__Work to complete__: Show every line from the data below that includes "callout".

__Input for this task__:
──────

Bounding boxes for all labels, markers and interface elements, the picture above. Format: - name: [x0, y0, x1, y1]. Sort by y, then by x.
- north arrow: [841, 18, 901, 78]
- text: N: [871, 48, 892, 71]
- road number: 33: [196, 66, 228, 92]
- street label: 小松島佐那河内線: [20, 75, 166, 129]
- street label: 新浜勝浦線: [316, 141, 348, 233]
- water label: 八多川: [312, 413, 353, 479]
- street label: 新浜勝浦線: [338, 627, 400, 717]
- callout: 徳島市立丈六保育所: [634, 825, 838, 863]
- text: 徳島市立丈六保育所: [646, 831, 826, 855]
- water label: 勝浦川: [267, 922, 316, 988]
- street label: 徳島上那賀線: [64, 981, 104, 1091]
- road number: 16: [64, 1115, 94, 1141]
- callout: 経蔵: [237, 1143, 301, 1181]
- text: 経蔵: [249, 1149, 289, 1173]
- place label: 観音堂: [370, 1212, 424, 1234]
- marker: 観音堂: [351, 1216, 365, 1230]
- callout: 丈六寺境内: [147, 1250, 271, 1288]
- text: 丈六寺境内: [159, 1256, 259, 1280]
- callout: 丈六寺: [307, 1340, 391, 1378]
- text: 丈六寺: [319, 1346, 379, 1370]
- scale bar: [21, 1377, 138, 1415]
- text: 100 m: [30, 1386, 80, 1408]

──────

__Task answer__:
- callout: 徳島市立丈六保育所: [634, 825, 838, 863]
- callout: 経蔵: [237, 1143, 301, 1181]
- callout: 丈六寺境内: [147, 1250, 271, 1288]
- callout: 丈六寺: [307, 1340, 391, 1378]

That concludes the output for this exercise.